The second route concerns the use of those catalysts that are prone to metal leaching because of weak interactions with the support thus not eligible for the first route. For such cases, the use of a reverse-flow adsorption reactor (RFAR) is proposed. RFAR displays adsorption/desorption sections surrounding a reaction section. The supported catalysts will be used as active species reservoirs, liberating the unsaturated Ru-complex upon olefins feeding. The reactor section will be strictly homogeneous, since the functionalized support by labile ligands will remain in the adsorption section, ready to readsorb the catalyst. The design and use of such dynamic reactors imply researches on adsorption/desorption equilibria, kinetics and reactor simulation and modelling.
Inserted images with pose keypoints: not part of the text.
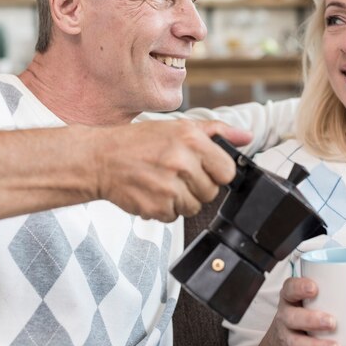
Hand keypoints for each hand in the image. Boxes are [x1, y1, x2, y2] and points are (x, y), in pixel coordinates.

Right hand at [94, 119, 251, 221]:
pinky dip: (165, 209)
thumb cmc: (139, 142)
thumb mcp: (179, 127)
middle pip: (212, 192)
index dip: (216, 172)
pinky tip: (152, 193)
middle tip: (175, 174)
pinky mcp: (156, 207)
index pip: (228, 171)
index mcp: (191, 140)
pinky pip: (175, 217)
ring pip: (194, 207)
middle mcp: (181, 162)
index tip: (202, 168)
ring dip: (181, 200)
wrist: (99, 159)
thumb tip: (246, 137)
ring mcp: (168, 187)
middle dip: (196, 186)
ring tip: (162, 183)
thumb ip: (216, 132)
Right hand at [251, 277, 340, 345]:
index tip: (314, 288)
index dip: (299, 287)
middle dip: (311, 320)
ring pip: (296, 343)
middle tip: (331, 322)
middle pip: (292, 318)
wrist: (282, 340)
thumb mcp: (309, 299)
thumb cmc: (303, 312)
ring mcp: (288, 338)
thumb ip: (328, 292)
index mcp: (290, 299)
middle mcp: (286, 317)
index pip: (290, 289)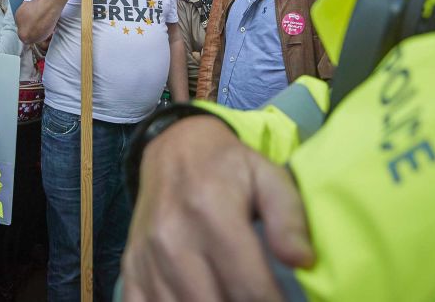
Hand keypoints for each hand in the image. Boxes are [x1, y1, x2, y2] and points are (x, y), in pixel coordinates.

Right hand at [121, 116, 313, 301]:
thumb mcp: (267, 175)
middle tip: (257, 299)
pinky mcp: (131, 267)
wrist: (173, 148)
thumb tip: (302, 261)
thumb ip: (288, 217)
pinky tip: (196, 299)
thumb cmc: (227, 166)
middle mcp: (174, 238)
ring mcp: (148, 257)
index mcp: (212, 212)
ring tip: (231, 298)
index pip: (249, 287)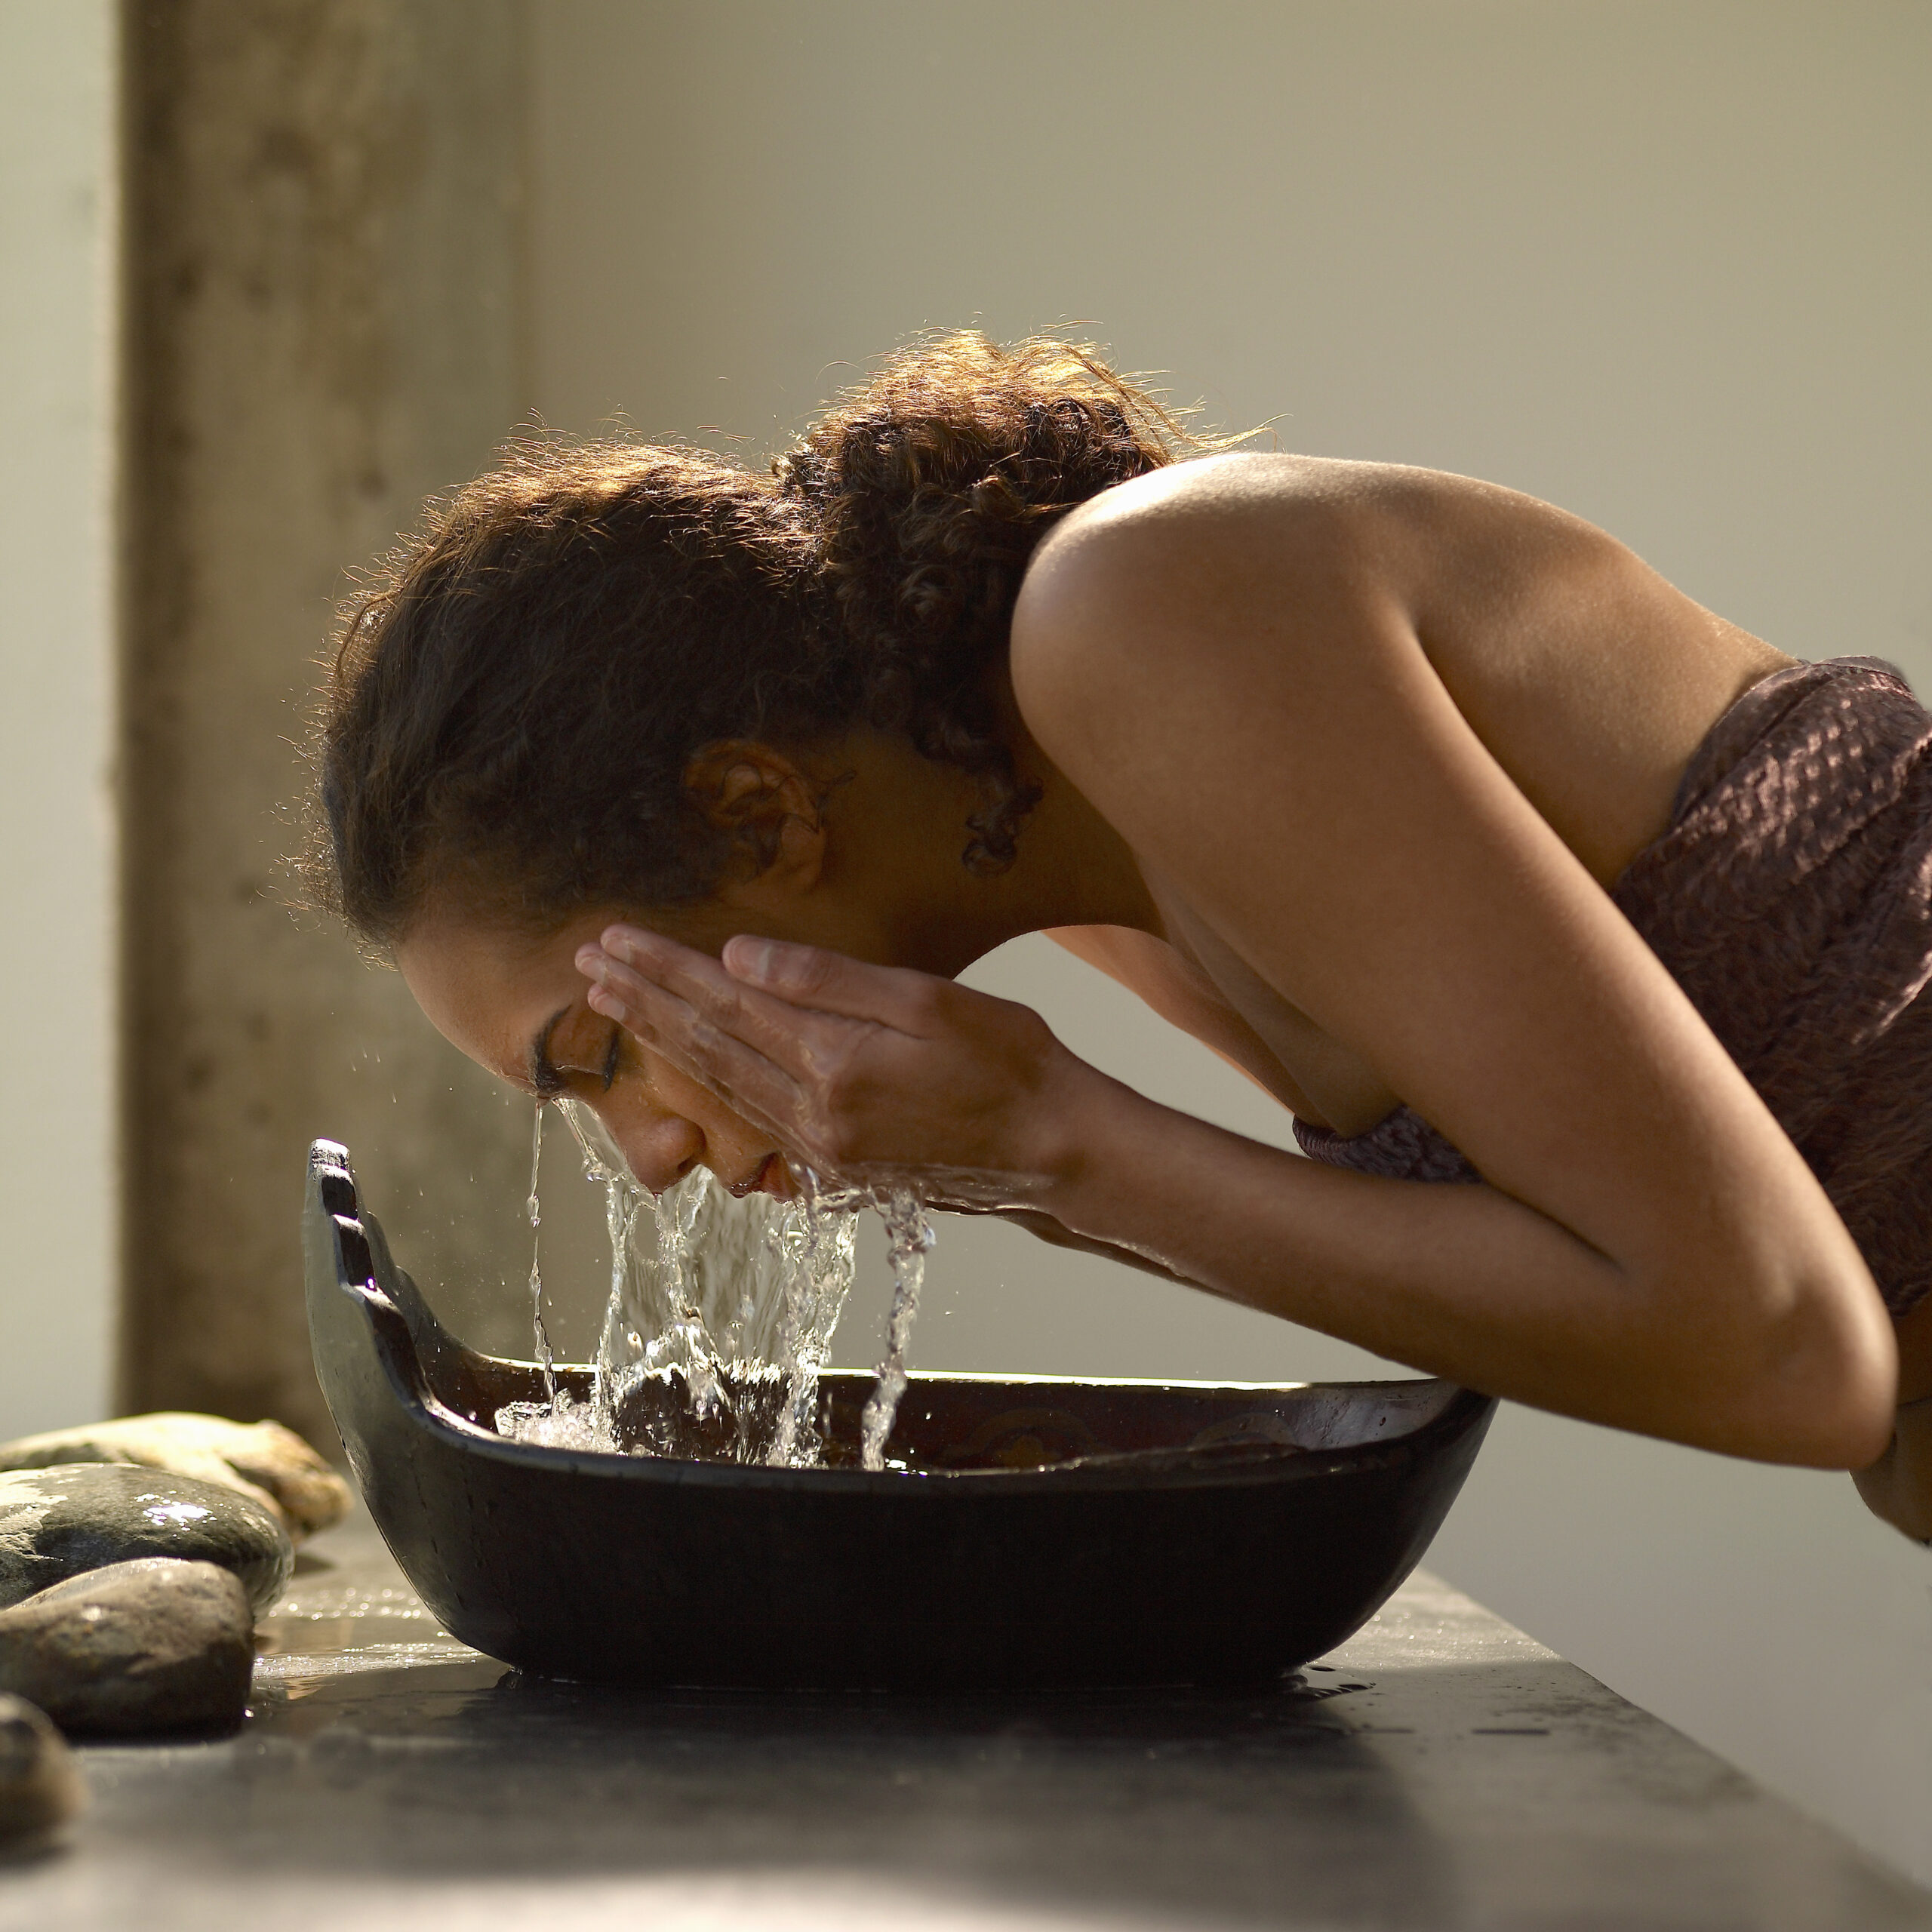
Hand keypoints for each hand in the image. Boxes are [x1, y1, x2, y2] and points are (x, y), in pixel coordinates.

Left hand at [576, 926, 1103, 1202]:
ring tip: (615, 1005)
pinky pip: (750, 1117)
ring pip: (719, 1085)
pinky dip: (707, 1081)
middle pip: (707, 1046)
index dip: (665, 968)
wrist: (1057, 1152)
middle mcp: (812, 1116)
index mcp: (834, 1064)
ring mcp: (821, 1151)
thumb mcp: (931, 1002)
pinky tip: (688, 1062)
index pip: (727, 1003)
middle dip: (642, 1000)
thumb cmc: (1012, 1062)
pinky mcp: (836, 1170)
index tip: (613, 939)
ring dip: (663, 1040)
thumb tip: (737, 955)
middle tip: (587, 965)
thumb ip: (829, 980)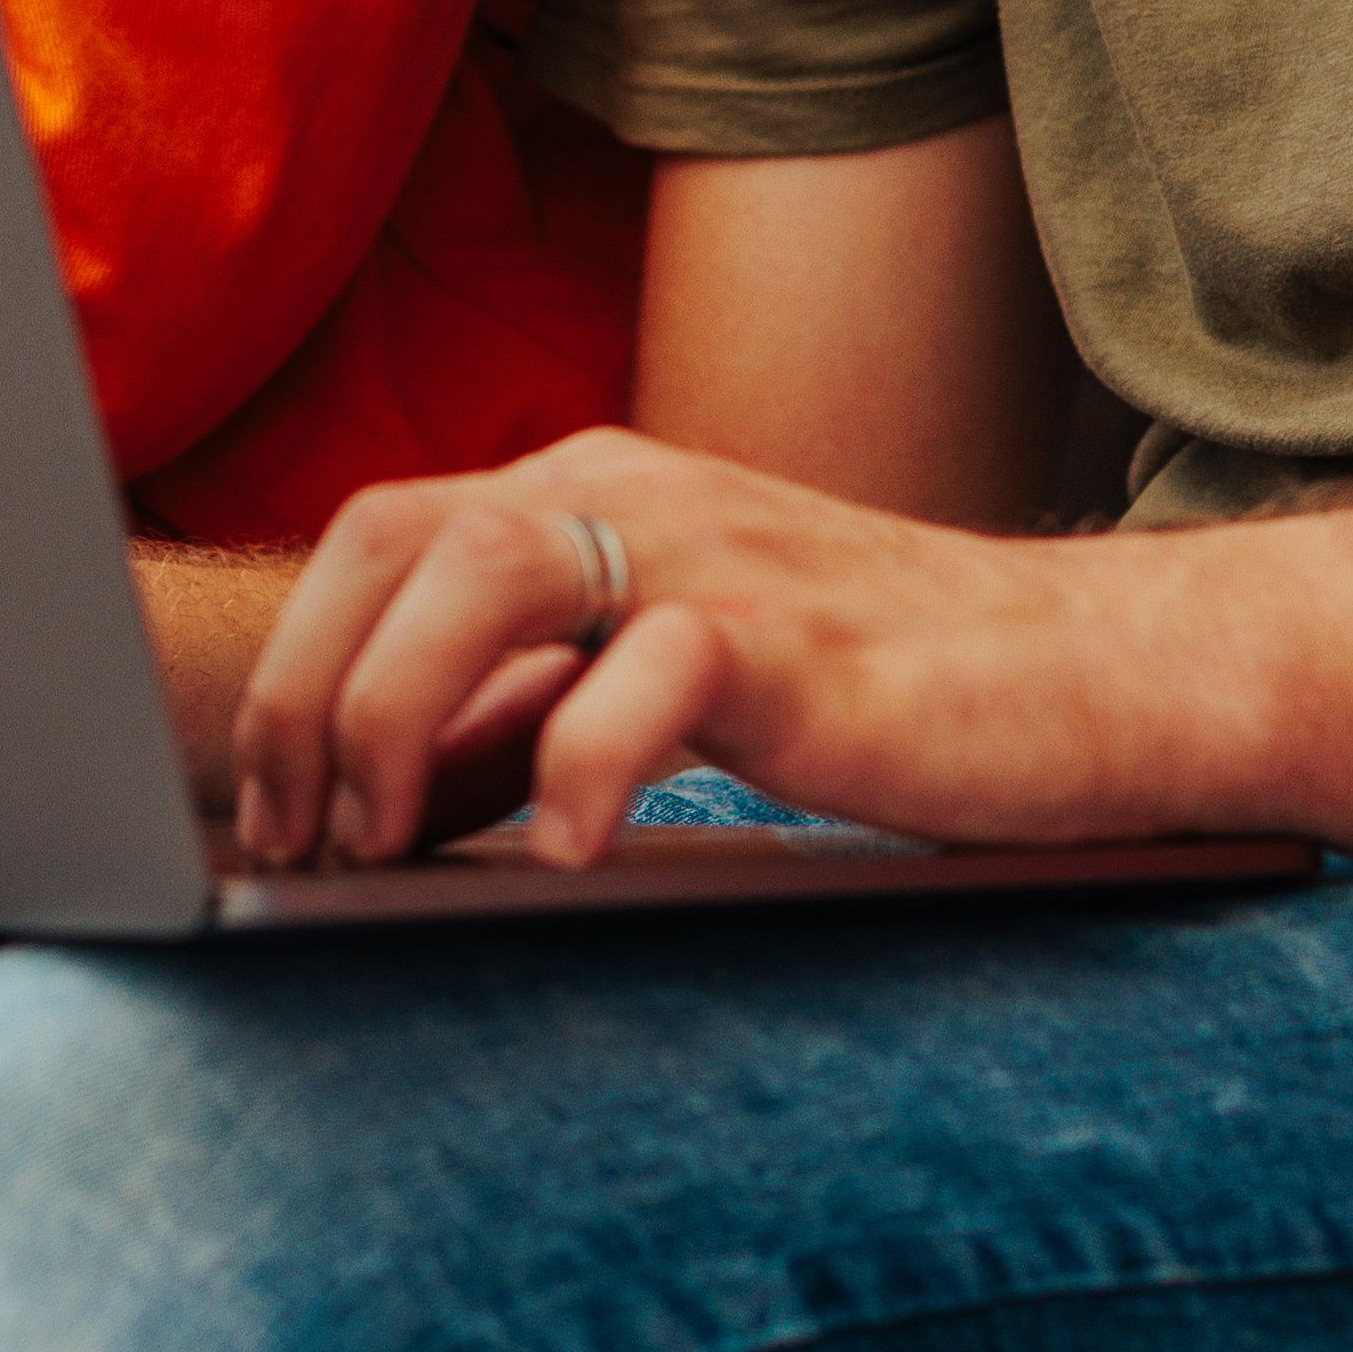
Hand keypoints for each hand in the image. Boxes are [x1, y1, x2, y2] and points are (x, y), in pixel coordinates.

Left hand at [221, 425, 1223, 871]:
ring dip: (396, 714)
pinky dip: (576, 767)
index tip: (270, 813)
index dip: (291, 670)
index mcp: (584, 494)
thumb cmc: (871, 688)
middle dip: (307, 696)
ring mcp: (709, 552)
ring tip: (388, 842)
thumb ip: (528, 712)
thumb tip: (382, 802)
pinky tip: (563, 858)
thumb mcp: (662, 678)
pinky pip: (647, 674)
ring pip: (483, 571)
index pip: (372, 537)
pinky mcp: (791, 634)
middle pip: (387, 539)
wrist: (1082, 675)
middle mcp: (627, 493)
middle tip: (302, 842)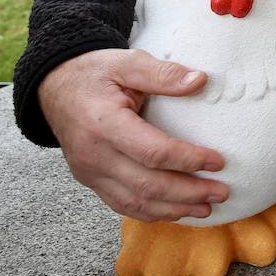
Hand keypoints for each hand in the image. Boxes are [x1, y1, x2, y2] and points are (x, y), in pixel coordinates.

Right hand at [38, 48, 228, 221]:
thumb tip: (200, 80)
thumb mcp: (127, 62)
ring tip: (206, 208)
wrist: (54, 87)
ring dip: (173, 209)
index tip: (218, 161)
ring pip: (134, 202)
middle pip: (147, 185)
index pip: (152, 152)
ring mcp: (88, 171)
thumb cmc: (94, 72)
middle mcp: (94, 154)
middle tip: (222, 192)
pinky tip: (176, 211)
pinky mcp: (89, 180)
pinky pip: (121, 204)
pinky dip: (150, 213)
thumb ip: (162, 73)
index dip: (188, 160)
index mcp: (104, 123)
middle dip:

The final objective is the set up of two industrial processes for the transformation of vegetable oils in valuable chemicals. These processes must be cost effective while being environmentally friendly.
The partnership of the project involves five complementary academic teams (ENSCR, Université de Paris Sud (UPS-XI), ENSICAEN, CPE-LCOMS and CPE-LGPC at Lyon), one end-user industrial chemical company (NOVANCE-OLEON), French Institute specialists in oils, fats and derivative products (ITERG) and a start-up (OMEGA CAT SYSTEM) whose business activity is focused on the promotion of technologies associated with olefin metathesis. Being successful, the project will deliver both breakthrough technologies and fundamental knowledge in the fields of olefin metathesis, catalyst-support interactions and reactor design for homogeneously catalysed reactions.